— Goals —
**a)** In the stock-data notebook text, rewrite the part from "Log returns is" up to and including "of price levels.", replacing "NN model" with "neural network model".
**b)** Answer these questions using the stock-data notebook text:
(i) What range is the data normalized to?
(ii) Which two conventional signal filters does the text compare the GZ-filter with?
(iii) How many classes will the model use once log returns are applied?
**c)** Carry on the notebook text about smoothing and scaling stock data, picking up right after its last line.

— Extract to read —
start

GZ(S(t), d(t)) = Sum(G(t)S(t)) from t-d(t) to t+d(t)
where S(t): the input noisy signal, t: time, d(t): time interval considered to compute the de-noised signal, G(t): Gaussian probability distribution function.

The uniqueness of the GZ-filter is that unlike conventional signal filters such as moving average or median filter, it retains the phase of the original signal. This means the peaks of the original signal are guaranteed to align with the filtered signal which could be critical if one is interested to identify the exact instances where the signal have abrupt changes.

In [None]:
from scipy.ndimage import gaussian_filter1d
smooth = pd.DataFrame()

for i in stocks:
  smooth[i] = gaussian_filter1d(stocks[i], 3)

_ = smooth.plot(figsize=(20, 15))

The x-axis is in units of time. As it can be seen, the Gaussian Zero-Phase Shift Filter has smoothened the curve while retaining the phase of the original signal.

#### Signal Normalization

In this step, the data is normalized to the range [0, 1]. This is important since the Artificial Neural Network – Multi-Layered Perceptron (ANN- MLP) model requires normalized input vectors. Mathematically, the normalization is expressed as:

S(i) = S(i)/max(S), where, S(i) is the signal level at index i and S is the entire signal and max is the maximum level of the signal.

In [None]:
from pandas import concat

scaled_smooth_noDate = pd.DataFrame()
scaled_smooth_data = pd.DataFrame()
intermediate_data = pd.DataFrame()

for column in smooth:
      scaled_smooth_noDate[column] = smooth[column]/max(np.nanmax(smooth[column]))
    
index = stocks.index
scaled_smooth_data = scaled_smooth_noDate.set_index(index)

In [None]:
print(scaled_smooth_data[STOCK_TO_PREDICT].values)

Plot the new scaled data.

In [None]:
_ = scaled_smooth_data.plot(figsize=(20,15))

Now we can see the features of the other stocks more clearly.

#### Log Returns

Log returns is used so that our NN model will be only using 2 classes (increase/decrease), as opposed to the paper's original 20 classes of price levels.

In [None]:
log_returns = pd.DataFrame()

for column in scaled_smooth_data:
  log_returns[column] = np.log(scaled_smooth_data[column]/scaled_smooth_data[column].shift())

end

— Source records —
start

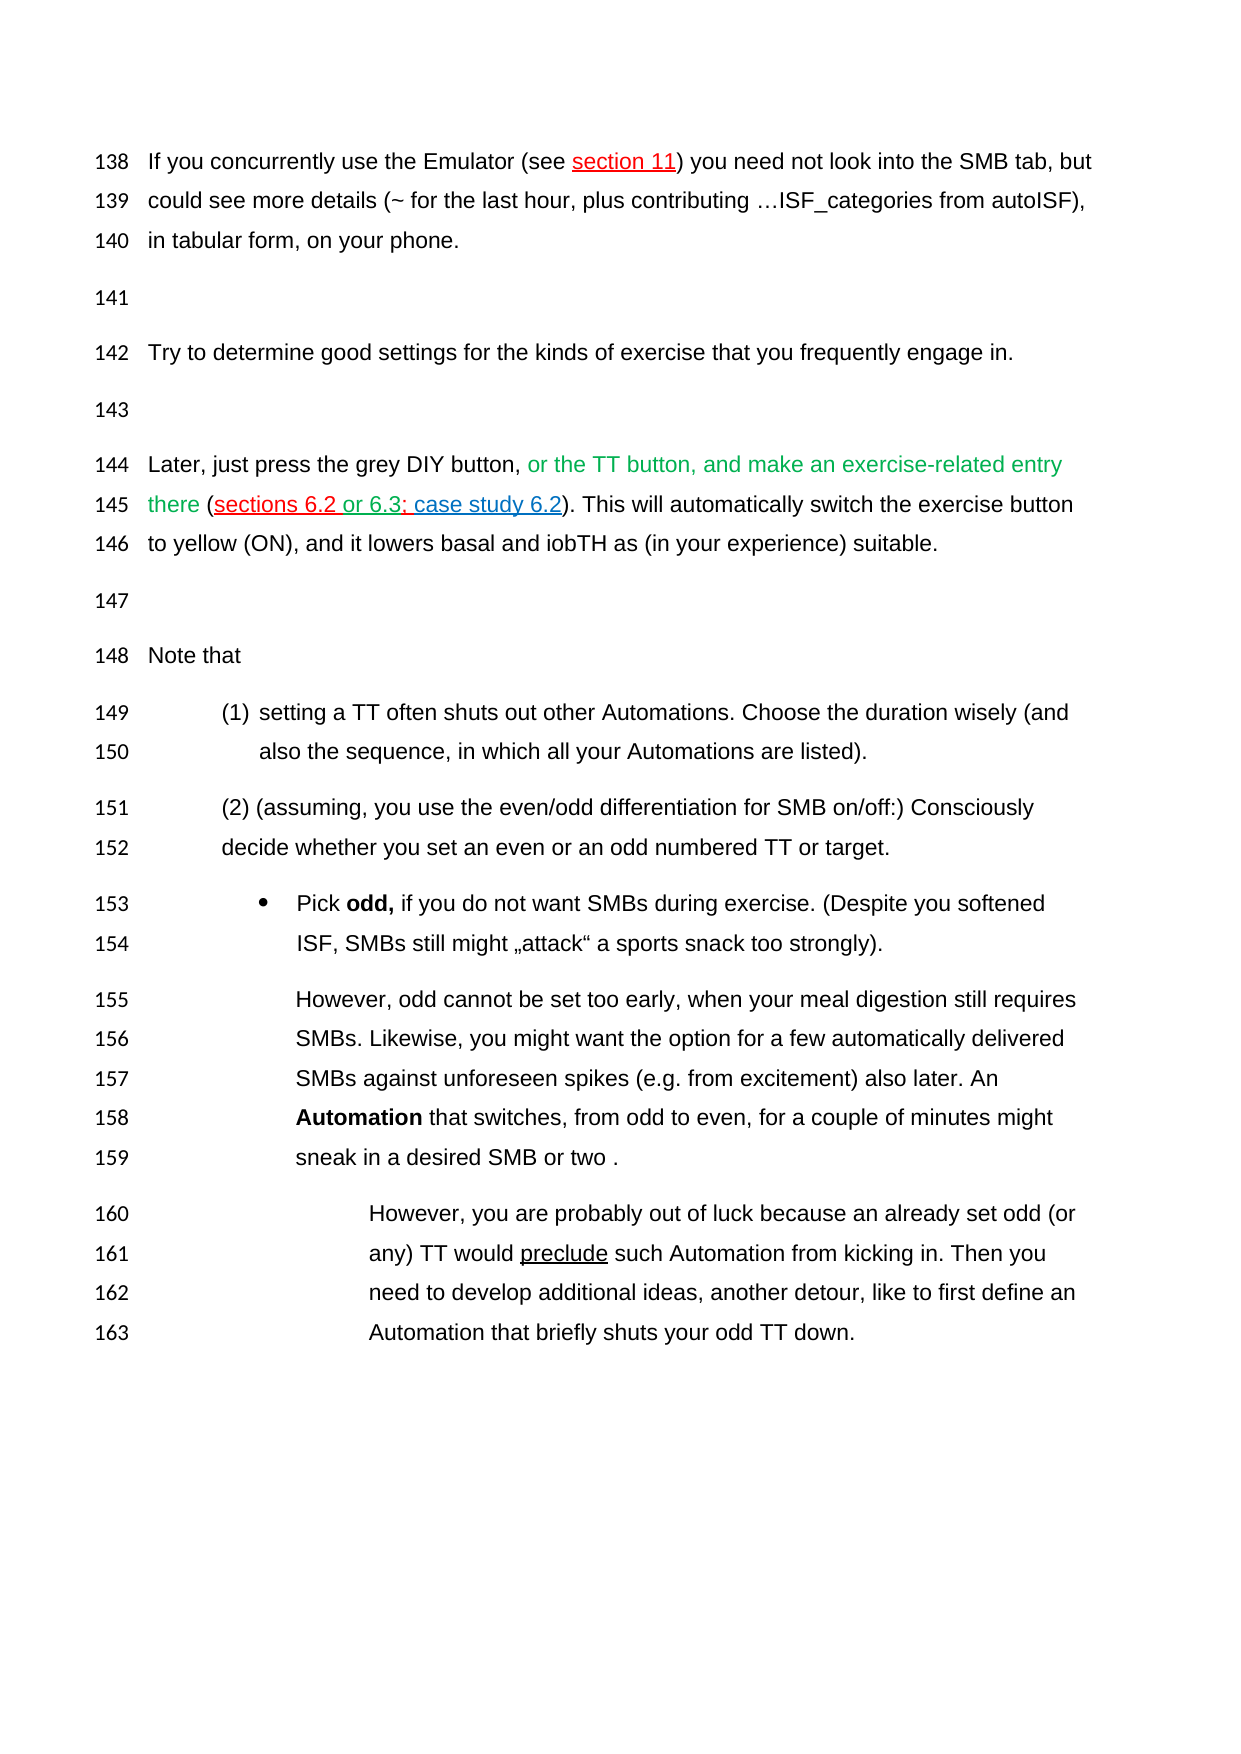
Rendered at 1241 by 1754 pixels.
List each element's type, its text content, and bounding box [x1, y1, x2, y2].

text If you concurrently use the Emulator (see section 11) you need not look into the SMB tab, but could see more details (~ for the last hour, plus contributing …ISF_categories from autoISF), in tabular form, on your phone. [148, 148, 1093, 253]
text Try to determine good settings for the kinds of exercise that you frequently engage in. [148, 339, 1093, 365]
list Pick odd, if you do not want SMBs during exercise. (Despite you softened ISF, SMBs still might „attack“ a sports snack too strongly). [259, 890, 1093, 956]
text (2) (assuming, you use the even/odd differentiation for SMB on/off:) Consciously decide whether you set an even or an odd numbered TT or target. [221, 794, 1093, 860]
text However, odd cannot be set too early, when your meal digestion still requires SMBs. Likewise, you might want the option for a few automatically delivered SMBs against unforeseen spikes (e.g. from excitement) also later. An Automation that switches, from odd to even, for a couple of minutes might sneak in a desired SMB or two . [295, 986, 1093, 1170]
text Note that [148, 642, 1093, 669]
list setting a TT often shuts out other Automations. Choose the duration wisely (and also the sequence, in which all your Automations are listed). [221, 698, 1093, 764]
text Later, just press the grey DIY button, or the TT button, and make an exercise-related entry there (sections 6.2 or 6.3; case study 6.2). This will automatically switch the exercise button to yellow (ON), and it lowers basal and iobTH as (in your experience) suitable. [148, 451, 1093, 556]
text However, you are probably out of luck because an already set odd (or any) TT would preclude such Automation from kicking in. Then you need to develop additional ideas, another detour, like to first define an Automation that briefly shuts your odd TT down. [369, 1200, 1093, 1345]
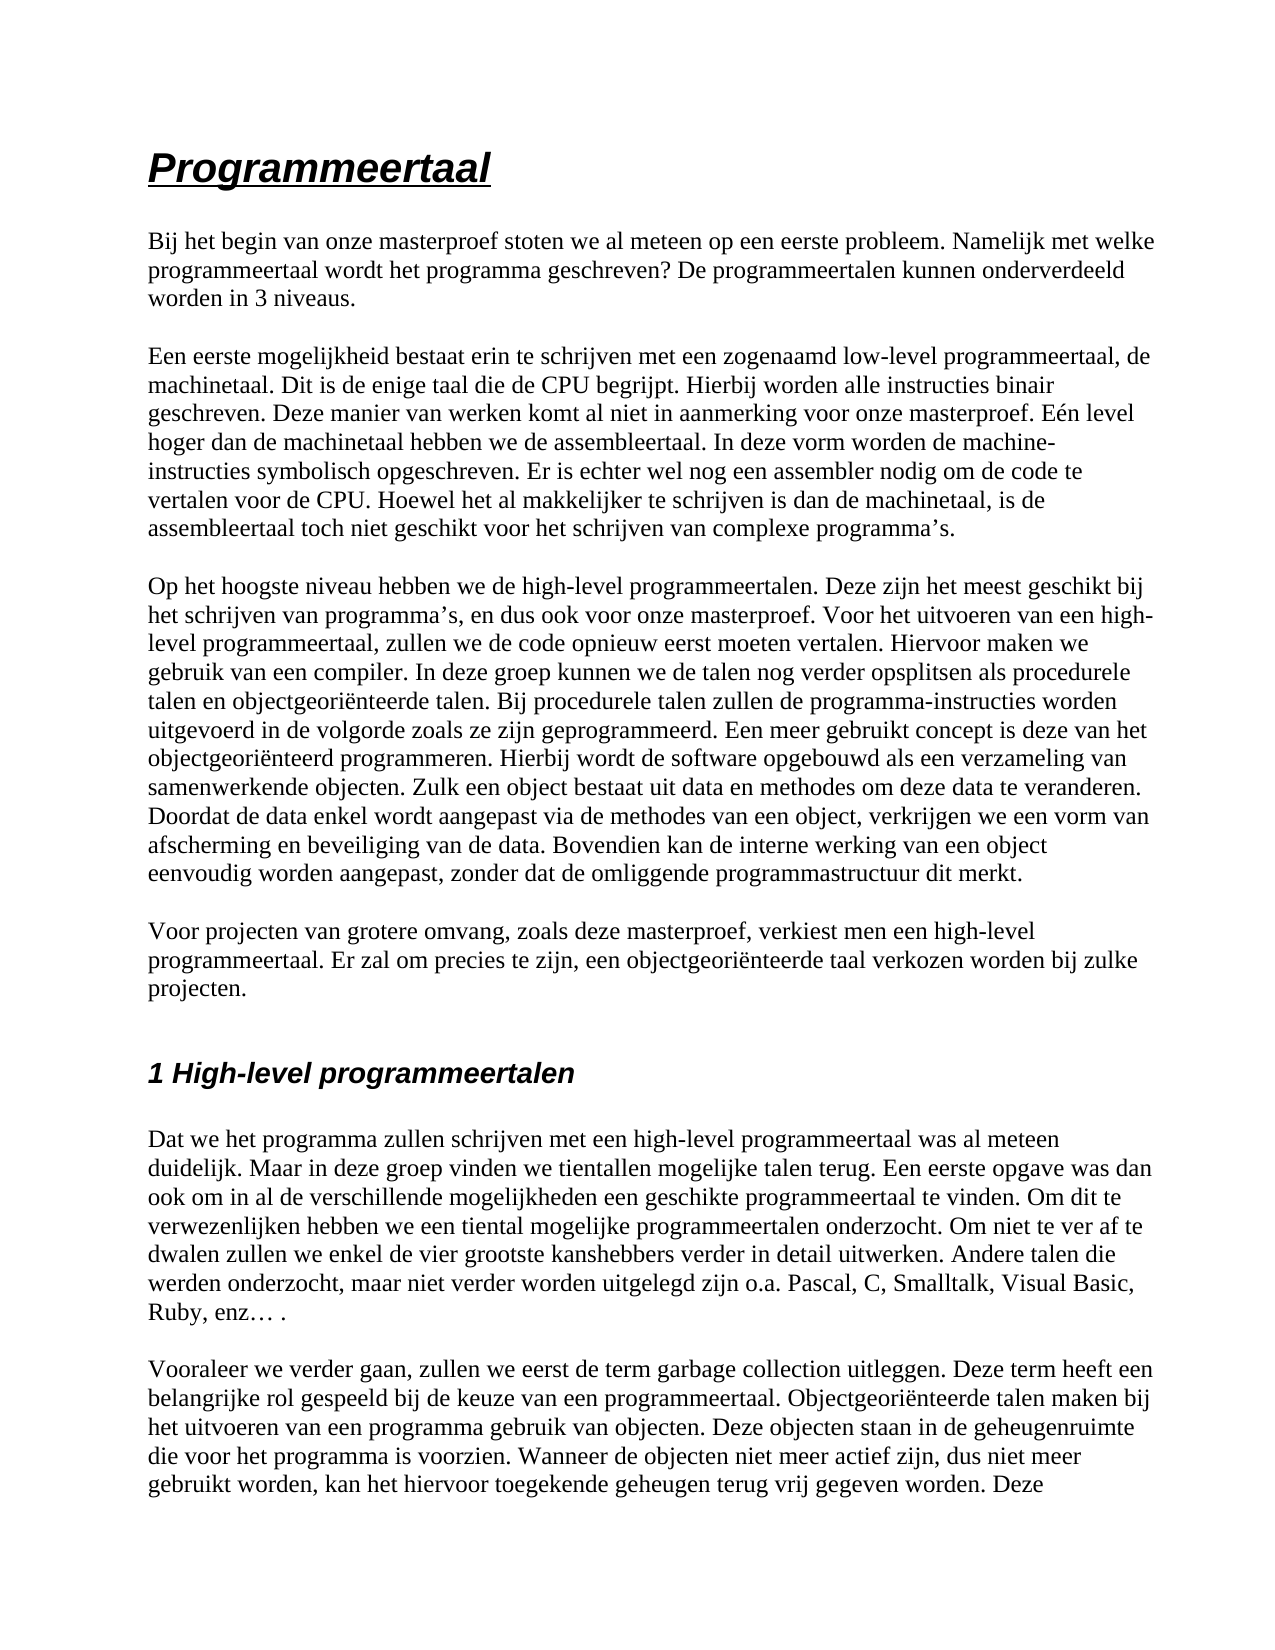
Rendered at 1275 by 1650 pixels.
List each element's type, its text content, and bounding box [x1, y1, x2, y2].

end

— Outputs by task —
**a)**
Log returns is used so that our neural network model will be only using 2 classes (increase/decrease), as opposed to the paper's original 20 classes of price levels.

**b)**
(i) The range [0, 1].
(ii) The moving average filter and the median filter.
(iii) Two classes: increase and decrease.

**c)**
In [None]:
_ = log_returns.plot(figsize=(20,15))

### Test if signal processing makes the data stationary

Now to test if the data is stationary we used the Augmented Dickey Fuller Test. From the test data, we can be assured that the data set is now stationary as the p value is extremely low (below 5% or 1%), this means that the null hypothesis of the process having no unit root can be rejected. This means that the time series has no time-dependent structure. Therefore we can safely use this method to make our time series stationary. Thus, even without using detrending or deseasonalizing the data, signal processing can be used in place of detrending and deseasonalizing.

In [None]:
from statsmodels.tsa.stattools import adfuller
resid = log_returns[STOCK_TO_PREDICT].values

#remove empty values which will throw problems during the test
x = resid[~np.isnan(resid)] 

result = adfuller(x)
print('ADF Statistic: %f' % result[0])
print('p-value: %f' % result[1])
print('Critical Values:')
for key, value in result[4].items():
	print('\t%s: %.4f' % (key, value))

Now let's look at autocorrelations

In [None]:
from pandas.tools.plotting import autocorrelation_plot

fig_2 = plt.figure()
fig_2.set_figwidth(20)
fig_2.set_figheight(15)

for column in log_returns:
  autocorrelation_plot(log_returns[column])

### Finalise signal processed data
Below, we take the final step of shifting our signal processed features to prepare them for our neural network model

In [None]:
signal_processed_shifted = pd.DataFrame()

#We then shift all the data according to their respective time zones
for stock in log_returns:
  if shift_data[stock] == 1:
    signal_processed_shifted[stock] = log_returns[stock].shift() #Shift stocks in the same time zone as the stock to be predicted by 1 day
  else:
    signal_processed_shifted[stock] = log_returns[stock] #Don't shift the other stocks

### Add raw log returns (without signal processing smoothening)
We also add the "vanilla" raw log returns of each stock to create additional features for our NN model

In [None]:
raw_log_returns = pd.DataFrame()

for stock in stocks:
  raw_log_returns[stock + "_raw"] = np.log(stocks[stock]/stocks[stock].shift())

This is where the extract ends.